EXERCISE GOAL: Pick the lines holding the string "shown" out of the records and copy them.

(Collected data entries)

= = =

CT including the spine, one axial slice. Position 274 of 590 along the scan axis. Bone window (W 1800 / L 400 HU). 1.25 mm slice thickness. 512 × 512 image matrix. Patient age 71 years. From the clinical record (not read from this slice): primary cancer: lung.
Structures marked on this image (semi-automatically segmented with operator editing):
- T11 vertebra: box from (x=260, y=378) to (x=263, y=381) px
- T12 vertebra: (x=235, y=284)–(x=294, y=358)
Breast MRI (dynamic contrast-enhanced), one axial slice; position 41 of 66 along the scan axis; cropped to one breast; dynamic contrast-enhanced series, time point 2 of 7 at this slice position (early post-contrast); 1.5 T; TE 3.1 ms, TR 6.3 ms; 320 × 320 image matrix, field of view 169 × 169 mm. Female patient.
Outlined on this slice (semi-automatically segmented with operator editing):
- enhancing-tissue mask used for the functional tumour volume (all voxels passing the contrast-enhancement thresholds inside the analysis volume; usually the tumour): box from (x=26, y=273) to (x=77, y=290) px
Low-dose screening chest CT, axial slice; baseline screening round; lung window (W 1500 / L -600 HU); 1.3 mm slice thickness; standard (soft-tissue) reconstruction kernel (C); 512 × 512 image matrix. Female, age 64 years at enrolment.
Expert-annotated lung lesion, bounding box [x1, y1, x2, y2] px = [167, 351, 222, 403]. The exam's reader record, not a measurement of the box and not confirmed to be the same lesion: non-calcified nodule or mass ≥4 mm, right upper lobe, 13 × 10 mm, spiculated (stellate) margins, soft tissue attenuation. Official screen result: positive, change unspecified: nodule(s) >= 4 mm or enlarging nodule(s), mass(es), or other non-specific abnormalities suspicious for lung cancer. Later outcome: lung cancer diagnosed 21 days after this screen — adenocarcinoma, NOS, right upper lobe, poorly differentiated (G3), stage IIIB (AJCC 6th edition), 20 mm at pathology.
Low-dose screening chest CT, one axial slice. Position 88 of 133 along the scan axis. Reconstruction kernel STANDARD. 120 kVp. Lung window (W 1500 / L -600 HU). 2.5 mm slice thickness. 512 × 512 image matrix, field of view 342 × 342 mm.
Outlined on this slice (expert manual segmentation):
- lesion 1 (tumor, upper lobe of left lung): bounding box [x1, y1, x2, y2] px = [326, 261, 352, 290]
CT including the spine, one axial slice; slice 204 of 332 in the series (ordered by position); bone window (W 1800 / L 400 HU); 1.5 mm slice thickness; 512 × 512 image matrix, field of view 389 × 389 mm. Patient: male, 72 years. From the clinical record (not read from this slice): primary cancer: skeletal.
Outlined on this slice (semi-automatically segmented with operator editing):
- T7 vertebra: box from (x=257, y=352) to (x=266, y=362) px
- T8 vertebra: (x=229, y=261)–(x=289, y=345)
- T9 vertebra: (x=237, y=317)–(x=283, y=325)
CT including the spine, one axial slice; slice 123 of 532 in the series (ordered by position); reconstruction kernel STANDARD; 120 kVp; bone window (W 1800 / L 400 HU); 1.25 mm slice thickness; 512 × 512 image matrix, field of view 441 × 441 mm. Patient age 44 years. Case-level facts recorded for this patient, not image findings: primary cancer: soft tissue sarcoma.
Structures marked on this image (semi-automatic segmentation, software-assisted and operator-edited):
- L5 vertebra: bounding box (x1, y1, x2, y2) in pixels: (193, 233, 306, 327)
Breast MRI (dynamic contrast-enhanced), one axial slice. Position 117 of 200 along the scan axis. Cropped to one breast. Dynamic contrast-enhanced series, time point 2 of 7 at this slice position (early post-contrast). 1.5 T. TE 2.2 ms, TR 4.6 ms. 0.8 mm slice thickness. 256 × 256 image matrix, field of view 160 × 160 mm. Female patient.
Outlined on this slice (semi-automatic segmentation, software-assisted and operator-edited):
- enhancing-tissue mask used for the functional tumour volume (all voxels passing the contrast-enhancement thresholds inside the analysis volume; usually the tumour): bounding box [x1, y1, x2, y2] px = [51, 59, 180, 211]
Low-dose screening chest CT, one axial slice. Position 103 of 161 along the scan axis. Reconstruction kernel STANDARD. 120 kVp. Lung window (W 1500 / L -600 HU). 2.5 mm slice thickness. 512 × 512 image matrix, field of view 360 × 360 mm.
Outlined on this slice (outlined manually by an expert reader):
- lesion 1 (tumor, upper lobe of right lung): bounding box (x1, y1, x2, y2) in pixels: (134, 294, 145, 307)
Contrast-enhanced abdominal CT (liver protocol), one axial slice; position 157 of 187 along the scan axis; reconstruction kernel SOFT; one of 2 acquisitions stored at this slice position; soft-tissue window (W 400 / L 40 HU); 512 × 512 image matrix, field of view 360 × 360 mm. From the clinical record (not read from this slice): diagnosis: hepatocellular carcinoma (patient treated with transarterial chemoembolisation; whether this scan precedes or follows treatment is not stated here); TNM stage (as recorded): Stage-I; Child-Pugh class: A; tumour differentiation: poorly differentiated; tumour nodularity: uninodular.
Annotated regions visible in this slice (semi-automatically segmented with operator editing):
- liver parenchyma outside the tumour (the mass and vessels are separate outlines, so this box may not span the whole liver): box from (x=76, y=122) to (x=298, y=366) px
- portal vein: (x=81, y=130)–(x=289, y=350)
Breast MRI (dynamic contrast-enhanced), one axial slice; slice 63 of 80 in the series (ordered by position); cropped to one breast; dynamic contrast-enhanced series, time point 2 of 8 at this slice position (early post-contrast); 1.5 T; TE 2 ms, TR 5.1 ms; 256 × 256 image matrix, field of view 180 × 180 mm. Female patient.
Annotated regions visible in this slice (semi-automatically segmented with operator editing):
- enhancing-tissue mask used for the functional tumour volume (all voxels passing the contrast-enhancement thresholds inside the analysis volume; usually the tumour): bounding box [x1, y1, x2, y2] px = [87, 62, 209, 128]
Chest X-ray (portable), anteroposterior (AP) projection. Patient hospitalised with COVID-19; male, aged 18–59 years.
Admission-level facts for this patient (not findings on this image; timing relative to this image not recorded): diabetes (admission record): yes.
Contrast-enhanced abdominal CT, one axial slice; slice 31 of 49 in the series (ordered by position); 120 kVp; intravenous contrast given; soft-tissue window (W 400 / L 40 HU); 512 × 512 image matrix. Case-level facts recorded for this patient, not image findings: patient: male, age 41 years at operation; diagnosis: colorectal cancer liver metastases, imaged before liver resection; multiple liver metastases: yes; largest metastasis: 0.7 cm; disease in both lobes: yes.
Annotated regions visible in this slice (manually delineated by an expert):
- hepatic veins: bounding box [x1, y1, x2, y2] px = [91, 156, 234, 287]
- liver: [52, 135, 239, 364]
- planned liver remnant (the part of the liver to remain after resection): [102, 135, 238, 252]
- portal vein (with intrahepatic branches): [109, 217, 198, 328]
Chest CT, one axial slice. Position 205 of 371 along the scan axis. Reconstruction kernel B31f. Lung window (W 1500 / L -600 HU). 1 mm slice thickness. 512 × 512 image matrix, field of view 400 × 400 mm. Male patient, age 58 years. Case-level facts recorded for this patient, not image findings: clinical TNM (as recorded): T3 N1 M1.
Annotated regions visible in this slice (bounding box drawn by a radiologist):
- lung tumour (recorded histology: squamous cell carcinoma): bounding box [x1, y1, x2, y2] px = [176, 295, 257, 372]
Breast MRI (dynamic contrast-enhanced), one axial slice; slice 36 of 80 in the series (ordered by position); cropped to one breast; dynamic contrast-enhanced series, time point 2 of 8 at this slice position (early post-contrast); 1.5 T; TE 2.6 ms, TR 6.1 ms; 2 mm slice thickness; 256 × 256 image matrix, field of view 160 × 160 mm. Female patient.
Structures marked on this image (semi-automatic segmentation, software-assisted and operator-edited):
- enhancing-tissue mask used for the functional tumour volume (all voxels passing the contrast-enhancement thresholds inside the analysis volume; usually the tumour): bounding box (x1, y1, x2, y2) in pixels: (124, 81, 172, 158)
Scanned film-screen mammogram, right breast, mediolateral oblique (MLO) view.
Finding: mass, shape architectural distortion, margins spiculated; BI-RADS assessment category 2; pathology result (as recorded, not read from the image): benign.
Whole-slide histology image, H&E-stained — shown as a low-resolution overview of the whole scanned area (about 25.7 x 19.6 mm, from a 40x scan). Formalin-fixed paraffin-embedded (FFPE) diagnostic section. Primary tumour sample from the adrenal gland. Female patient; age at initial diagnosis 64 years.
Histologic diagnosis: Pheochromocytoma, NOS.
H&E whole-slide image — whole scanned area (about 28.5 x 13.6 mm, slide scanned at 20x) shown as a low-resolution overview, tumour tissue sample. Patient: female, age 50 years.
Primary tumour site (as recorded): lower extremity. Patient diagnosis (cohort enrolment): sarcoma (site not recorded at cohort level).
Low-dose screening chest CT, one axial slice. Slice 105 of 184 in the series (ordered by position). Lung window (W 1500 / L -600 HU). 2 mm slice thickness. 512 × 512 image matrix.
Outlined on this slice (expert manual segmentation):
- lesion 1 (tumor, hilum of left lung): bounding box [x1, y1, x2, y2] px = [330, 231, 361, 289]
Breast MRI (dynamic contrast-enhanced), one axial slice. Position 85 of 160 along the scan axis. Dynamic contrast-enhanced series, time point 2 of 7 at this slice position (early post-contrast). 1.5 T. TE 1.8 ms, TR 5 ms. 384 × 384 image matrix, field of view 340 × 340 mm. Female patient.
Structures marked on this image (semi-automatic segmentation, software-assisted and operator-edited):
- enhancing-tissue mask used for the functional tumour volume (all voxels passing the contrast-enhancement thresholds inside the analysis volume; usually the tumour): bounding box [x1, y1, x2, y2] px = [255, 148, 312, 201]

= = =

ANSWER SECTION:
Whole-slide histology image, H&E-stained — shown as a low-resolution overview of the whole scanned area (about 25.7 x 19.6 mm, from a 40x scan). Formalin-fixed paraffin-embedded (FFPE) diagnostic section. Primary tumour sample from the adrenal gland. Female patient; age at initial diagnosis 64 years.
H&E whole-slide image — whole scanned area (about 28.5 x 13.6 mm, slide scanned at 20x) shown as a low-resolution overview, tumour tissue sample. Patient: female, age 50 years.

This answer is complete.